PROBLEM STATEMENT
Collect every line in the records that contains the word "boîtier".

THE RECORDS
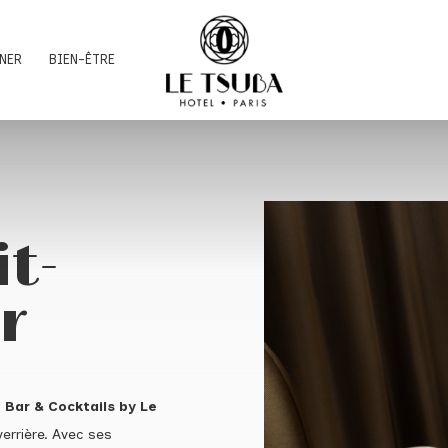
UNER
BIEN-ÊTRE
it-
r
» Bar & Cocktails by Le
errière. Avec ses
...
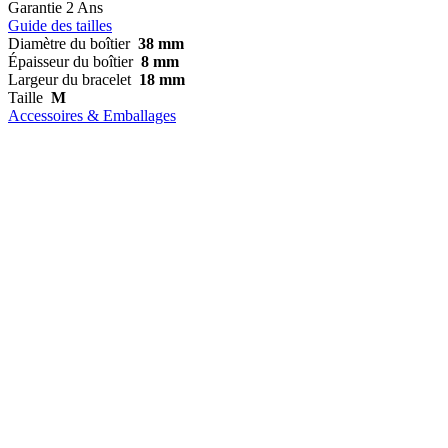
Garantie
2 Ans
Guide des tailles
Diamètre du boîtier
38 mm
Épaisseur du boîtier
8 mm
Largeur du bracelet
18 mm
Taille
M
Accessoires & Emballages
---
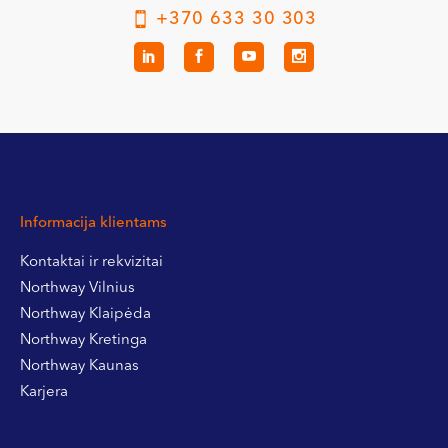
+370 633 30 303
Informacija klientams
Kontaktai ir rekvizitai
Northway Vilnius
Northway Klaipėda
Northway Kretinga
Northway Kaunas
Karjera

YOUR RESPONSE
Diamètre du boîtier
Épaisseur du boîtier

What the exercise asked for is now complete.